• **Краткое задание**:
Допишите следующую часть текста о школах Адольфа Гитлера, начиная сразу после его последнего предложения.

• **Текст для чтения**:
···
Дети Гитлера
Шрифт:
Клаус Гейе, который всего несколько месяцев пробыл в школе Адольфа Гитлера в Зонтхофене, поставил перед собой тот же самый вопрос. Однако ответил на него иначе. Он попросил своих родителей забрать его из интерната, муштра в стенах которого стала для него невыносима. Родители согласились. Клаус был отчислен с уничижительной характеристикой, содержащей обвинения и в адрес родителей. Руководитель школы Адольфа Гитлера в Восточной Пруссии обербанфюрер Людвиг Магзам писал о родителях Клауса, что они «поддались на причитания сына, проявили излишнюю жалость к его „проблемам“, что в свою очередь привело к усилению враждебного по отношению к школе поведению мальчика.» Причиной для отчисления послужили «личные качества» Клауса. Мальчик был назван «индивидуалистом с большими жизненными запросами, воспринимающий коллективное воспитание как нетерпимое посягательство на свою личную свободу.» Кроме того, Клаус « чересчур трагично воспринимает любые трения в общении с начальниками и чересчур впечатлителен». Письмо заканчивалось словами «Навязчивое стремление по любому поводу бежать из школы привело к нервным припадкам, которые по мнению школьного врача являются проявлением психосоматического
Клаус снова стал ходить в обычную школу и с удивлением обнаружил пробелы в своих знаниях. Виноваты ли в этом воспитатели? В школах Адольфа Гитлера работали достаточно молодые люди, не достигшие тридцатилетнего возраста. Как правило, они были выходцами из Гитлерюгенда. Харальд Грундман сегодня так отзывается о них: «Они были хорошими товарищами и у них были самые лучшие намерения. Однако им не хватало знаний. В первые годы существования элитных школ там работали квалифицированные педагогические кадры, но по мере призыва учителей в вермахт, это преимущество сходило на нет. Во всех заведениях действовали учебные планы старшей школы с теми или иными различиями. Национально-политические интернаты стремились к всестороннему образованию своих воспитанников. Питомцы школ Адольфа Гитлера больше уделяли внимания политике, формированию партийного мировоззрения, чем усвоению общеобразовательных знаний. Здесь на первом месте стояло высказывание Гитлера: „Не профессора и ученые, не мыслители и поэты вернули наш народ с задворок. Это заслуга исключительно политических солдат нашей партии.“ Сами по себе чистые гении в политической жизни не имеют никакой ценности, „если у них нет характера. Для политического лидера характер значит больше, чем так называемая гениальность, а храбрость важнее, чем благоразумие и мудрость. Самое главное заключается в том, что мы создаем организацию мужчин, которая властно, жестко и, если нужно, безоглядно будет защищать интересы нации.“
Подобные слова не могли не сказаться на преподавании в гитлеровских школах. На занятиях по «истории народа» с полной серьезностью говорилось о том, «что правильность нашего мировоззрения находит свое подтверждение в истории, географии, расовой науке, культуре, социально-экономическом учении, философии, античной истории и прочих науках.» Американский корреспондент Говард К. Смит, работавший на радиостанцию Си-Би-Эс и газету «Нью-Йорк Таймс», сообщал из Германии о школах Адольфа Гитлера: «Помимо чтения, письма, математики и искаженной немецкой истории молодежь получает знания о том, как работают шахты и как строят мосты. Тренировки спартанской молодежи меркнут на фоне их занятий по физическому развитию. Воспитание в целом направлено на промывку мозгов. Молодых людей заставляют верить в превосходство немцев над всеми другими народами. Их заражают расистской идеологией, учат ненавидеть христианскую веру и систему ценностей. Возможна лишь вера в божественную власть фюрера. Они покидают школу, будучи технически грамотными, сильными, чистоплотными и развитыми физически молодыми людьми, но в плане обладания моральными ценностями их развитие едва ли превосходит развитие орангутанга. Высшая цель, к которой они стремятся, — это героическая смерть.»
···
• **Исходные данные**:
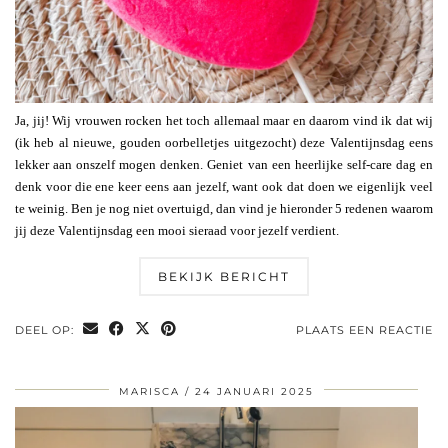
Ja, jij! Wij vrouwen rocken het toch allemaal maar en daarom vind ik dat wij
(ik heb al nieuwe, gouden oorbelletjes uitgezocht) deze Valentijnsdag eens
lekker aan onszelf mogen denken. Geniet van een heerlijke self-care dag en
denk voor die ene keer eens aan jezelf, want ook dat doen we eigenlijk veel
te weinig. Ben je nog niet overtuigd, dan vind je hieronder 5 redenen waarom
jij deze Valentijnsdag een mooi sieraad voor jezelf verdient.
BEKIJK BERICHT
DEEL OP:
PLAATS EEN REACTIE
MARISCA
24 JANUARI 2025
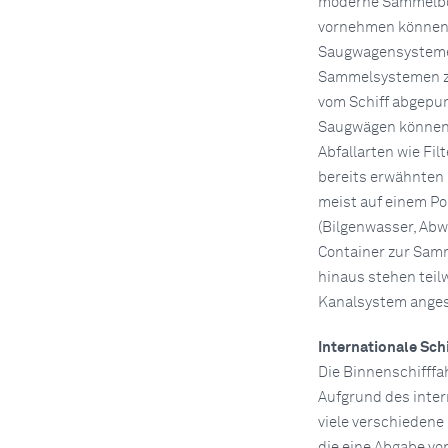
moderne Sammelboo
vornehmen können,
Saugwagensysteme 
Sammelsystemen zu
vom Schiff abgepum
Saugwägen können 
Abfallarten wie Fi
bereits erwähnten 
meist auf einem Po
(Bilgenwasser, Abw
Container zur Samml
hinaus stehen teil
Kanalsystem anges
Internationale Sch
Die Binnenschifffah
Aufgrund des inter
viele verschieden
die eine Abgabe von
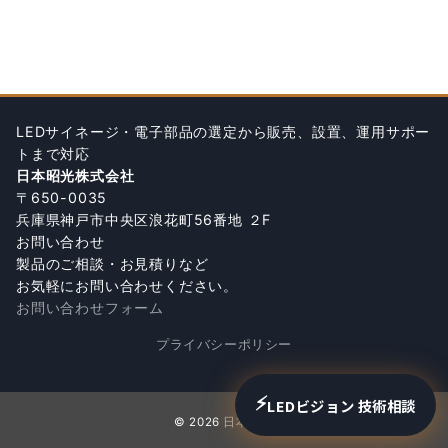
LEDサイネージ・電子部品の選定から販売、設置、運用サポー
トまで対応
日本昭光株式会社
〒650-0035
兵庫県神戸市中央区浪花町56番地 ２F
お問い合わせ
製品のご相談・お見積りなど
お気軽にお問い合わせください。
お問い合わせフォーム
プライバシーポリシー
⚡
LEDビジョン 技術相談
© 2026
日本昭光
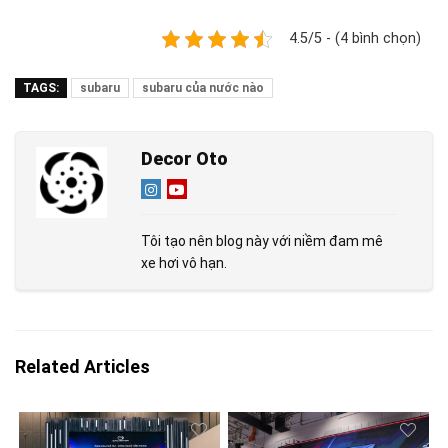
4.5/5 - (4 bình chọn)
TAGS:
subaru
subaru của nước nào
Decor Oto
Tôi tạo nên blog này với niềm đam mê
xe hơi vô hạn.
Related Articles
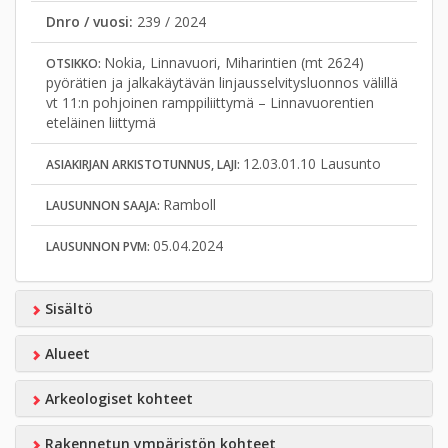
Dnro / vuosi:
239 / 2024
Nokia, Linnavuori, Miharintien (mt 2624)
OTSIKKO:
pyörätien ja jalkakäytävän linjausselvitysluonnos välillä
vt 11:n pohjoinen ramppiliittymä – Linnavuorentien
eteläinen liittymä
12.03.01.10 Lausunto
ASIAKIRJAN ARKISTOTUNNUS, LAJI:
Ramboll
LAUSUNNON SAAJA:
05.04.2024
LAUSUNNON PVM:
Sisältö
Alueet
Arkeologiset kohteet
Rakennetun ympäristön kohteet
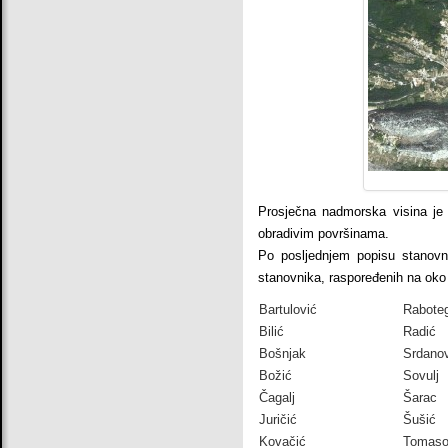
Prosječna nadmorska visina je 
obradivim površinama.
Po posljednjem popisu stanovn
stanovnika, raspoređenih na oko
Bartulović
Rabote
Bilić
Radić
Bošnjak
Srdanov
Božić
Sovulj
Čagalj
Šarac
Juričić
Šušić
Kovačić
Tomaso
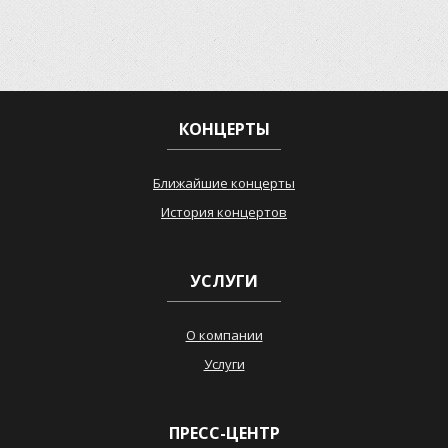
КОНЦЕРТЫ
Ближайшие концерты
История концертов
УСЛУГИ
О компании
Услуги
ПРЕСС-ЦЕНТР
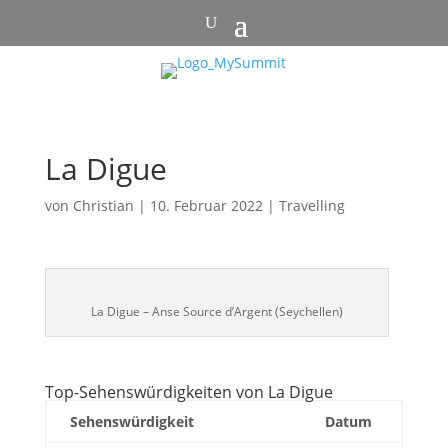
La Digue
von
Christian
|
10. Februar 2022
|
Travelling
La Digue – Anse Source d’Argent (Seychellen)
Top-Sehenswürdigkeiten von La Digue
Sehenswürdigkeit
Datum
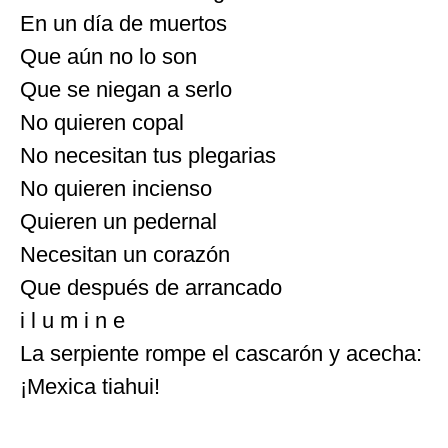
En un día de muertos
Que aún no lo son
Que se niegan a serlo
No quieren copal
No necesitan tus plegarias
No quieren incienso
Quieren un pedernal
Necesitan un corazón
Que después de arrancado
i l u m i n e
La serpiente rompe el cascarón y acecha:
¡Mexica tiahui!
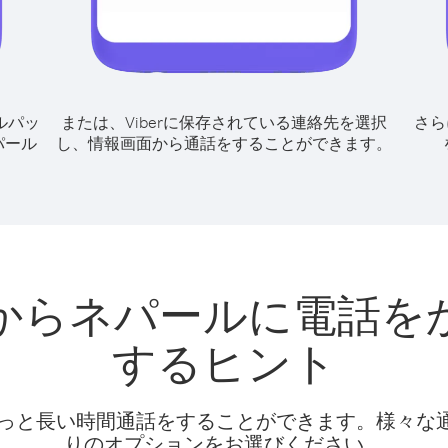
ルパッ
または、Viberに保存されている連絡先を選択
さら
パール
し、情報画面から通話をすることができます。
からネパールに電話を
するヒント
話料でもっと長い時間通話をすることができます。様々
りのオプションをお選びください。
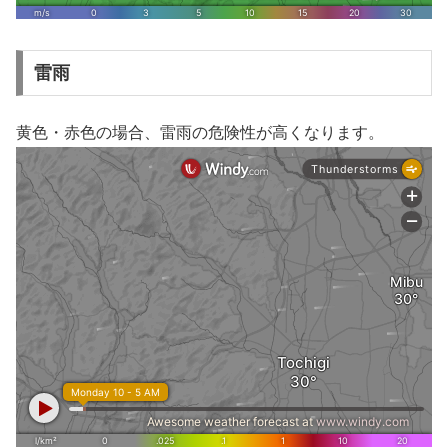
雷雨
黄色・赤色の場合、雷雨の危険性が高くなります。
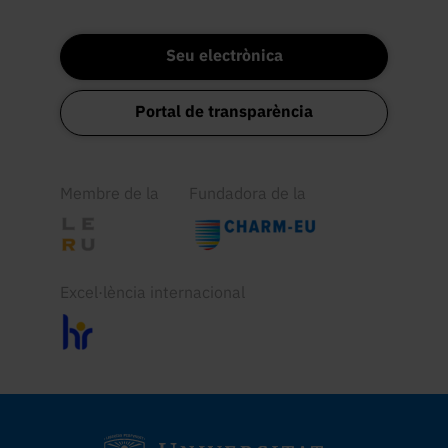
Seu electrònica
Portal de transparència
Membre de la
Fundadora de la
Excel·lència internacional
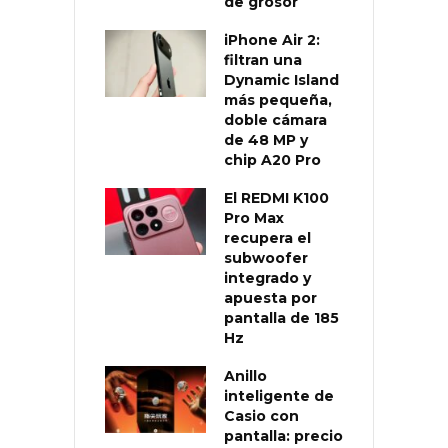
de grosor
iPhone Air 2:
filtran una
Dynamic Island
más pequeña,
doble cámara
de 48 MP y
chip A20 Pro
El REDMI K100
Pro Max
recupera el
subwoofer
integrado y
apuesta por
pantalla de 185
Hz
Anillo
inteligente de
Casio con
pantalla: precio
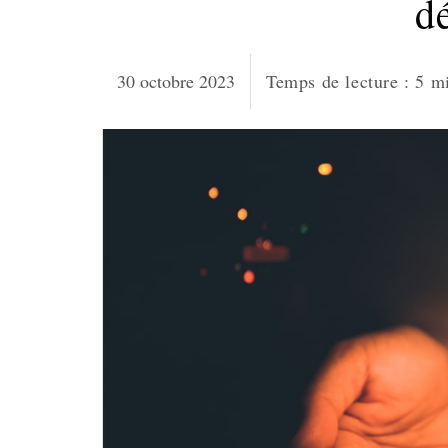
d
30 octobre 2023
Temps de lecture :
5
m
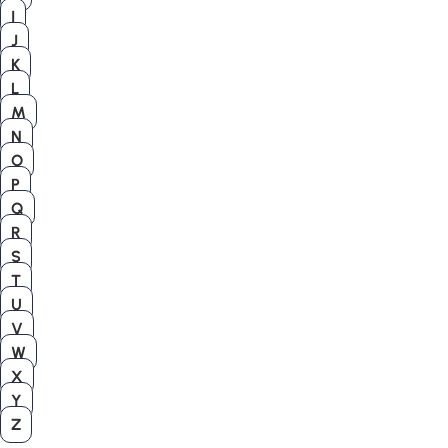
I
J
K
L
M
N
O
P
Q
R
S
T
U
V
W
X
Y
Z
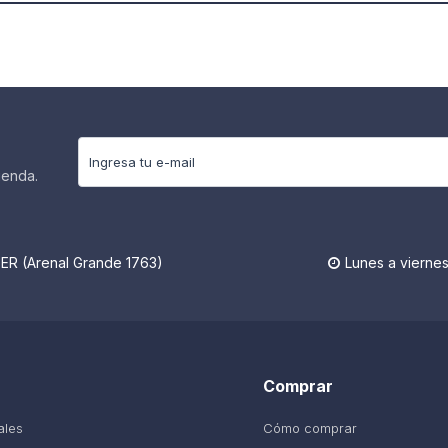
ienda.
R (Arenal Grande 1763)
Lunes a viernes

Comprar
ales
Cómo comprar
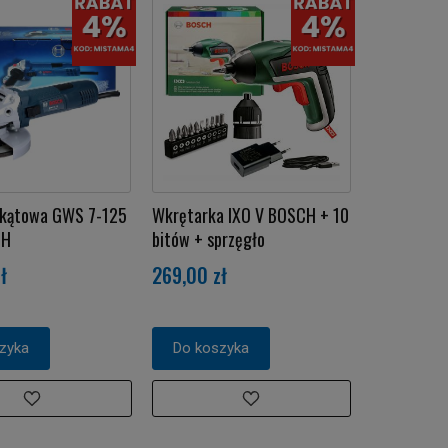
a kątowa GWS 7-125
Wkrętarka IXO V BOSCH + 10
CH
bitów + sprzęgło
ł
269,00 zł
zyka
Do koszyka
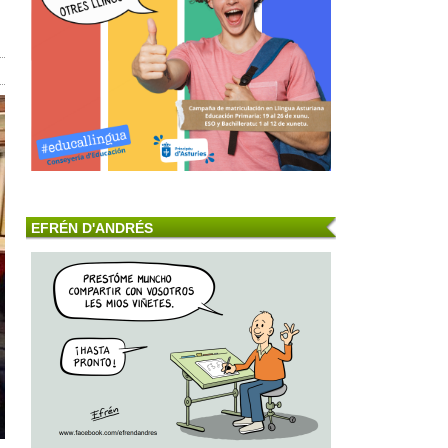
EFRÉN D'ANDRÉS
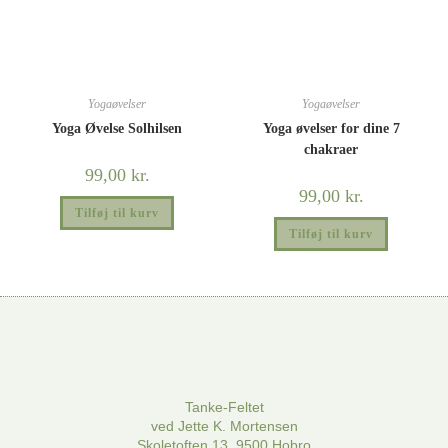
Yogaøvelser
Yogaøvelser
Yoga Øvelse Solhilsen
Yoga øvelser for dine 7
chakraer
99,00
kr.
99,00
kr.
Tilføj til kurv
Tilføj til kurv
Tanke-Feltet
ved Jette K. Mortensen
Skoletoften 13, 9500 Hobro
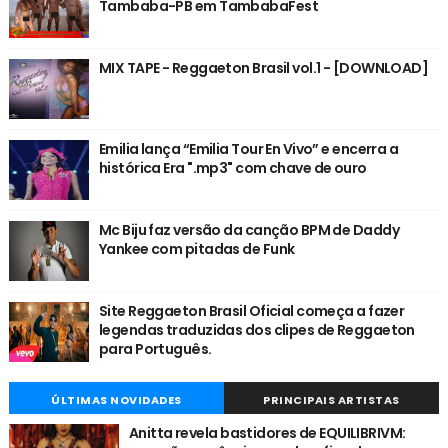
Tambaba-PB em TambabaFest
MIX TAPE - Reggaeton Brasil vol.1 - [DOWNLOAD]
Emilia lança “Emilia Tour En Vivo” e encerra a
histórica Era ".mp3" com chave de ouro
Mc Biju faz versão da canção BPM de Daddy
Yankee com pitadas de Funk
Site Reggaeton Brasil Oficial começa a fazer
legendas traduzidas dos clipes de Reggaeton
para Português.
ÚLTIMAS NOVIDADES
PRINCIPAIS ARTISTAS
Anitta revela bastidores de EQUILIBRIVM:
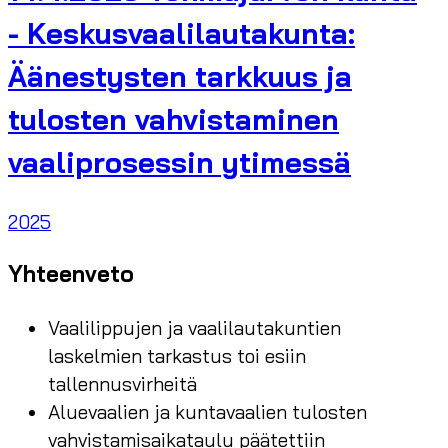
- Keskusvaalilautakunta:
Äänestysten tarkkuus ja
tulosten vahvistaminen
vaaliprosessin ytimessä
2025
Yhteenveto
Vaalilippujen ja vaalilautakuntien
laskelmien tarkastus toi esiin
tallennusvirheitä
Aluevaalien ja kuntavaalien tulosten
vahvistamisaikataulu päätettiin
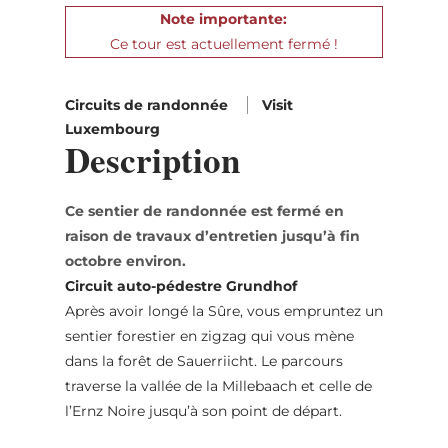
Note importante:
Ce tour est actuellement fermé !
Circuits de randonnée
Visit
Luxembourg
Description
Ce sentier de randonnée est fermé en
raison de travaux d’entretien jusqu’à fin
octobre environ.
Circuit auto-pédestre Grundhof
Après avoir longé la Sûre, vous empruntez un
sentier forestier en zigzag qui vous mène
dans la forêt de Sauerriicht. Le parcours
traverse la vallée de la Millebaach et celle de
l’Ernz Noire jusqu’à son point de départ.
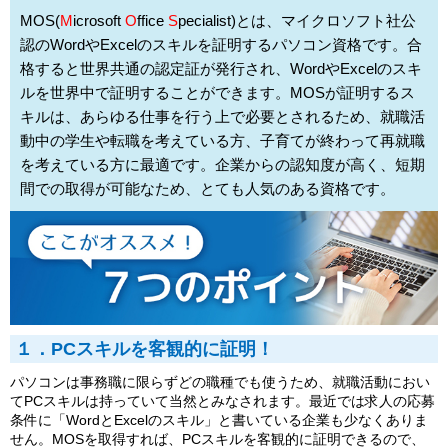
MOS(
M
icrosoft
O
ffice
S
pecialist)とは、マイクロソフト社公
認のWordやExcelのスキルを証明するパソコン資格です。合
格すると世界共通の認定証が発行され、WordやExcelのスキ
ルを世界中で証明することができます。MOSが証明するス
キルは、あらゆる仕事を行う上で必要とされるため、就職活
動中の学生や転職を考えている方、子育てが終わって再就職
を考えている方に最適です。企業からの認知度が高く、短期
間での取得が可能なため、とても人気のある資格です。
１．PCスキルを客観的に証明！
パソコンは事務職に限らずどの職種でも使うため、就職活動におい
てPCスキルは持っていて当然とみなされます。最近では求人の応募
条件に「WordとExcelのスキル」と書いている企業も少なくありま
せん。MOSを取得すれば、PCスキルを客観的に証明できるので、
···
• **Ответ на задание**:
Ганс-Георг Бартоломеи свидетельствует: «Особое внимание во время нашей подготовки обращалось на формировании сознания. Мы должны были не только по своему физическому развитию соответствовать требованию фюрера, который призвал молодежь „быть быстрой как борзые собаки, жесткой как кожа и твердой как крупповская сталь.“ Мы должны были также и внутренне стать преданными идее людьми. Поэтому дважды в неделю помимо обычных занятий мы знакомились с „Майн кампфом“ и книгой Альфреда Розенберга „Миф двадцатого века“. Это была наша политическая учеба.» Мировоззрение занимало отдельное место в учебных планах. Во время изучения тем «НСДАП», «Взгляд на мир», «Национальная политика» речь шла об идеологии нацистской партии, пути Гитлера к власти, ненависти к «расово неполноценным и второсортным народам». Важнейшей темой на занятиях по истории в каждой элитной школе считался версальский договор. Рольф Диркс вспоминает: «Об этом так называемом позорном мире мы должны были помнить всегда. Мы были обязаны в любом случае вернуть области, потерянные в 1918-1919 годах. Это был наш долг. Так нас учили.» Каждый день «позор» Версаля стоял перед глазами Рольфа. В рыцарском зале интерната в Плёне имелось «версальская ниша», она же называлась ещё «черным окном». На черном бархате за стеклом лежал текст версальского договора, обмотанный тяжелой цепью и проткнутый кинжалом. На памятной церемонии 28 июня 1933 года, посвященной годовщине подписания версальского договора, директор интерната в Плёне напомнил воспитанникам об их «долге». «Юные товарищи! Наша жизнь — это Германия. Мы каждодневно наблюдаем последствия позорного мира. Германию притесняют повсюду. Германия не свободна. Вы не должны успокоиться, пока не устраните этот договор. Германия должна стать свободной, даже если нам суждено умереть.»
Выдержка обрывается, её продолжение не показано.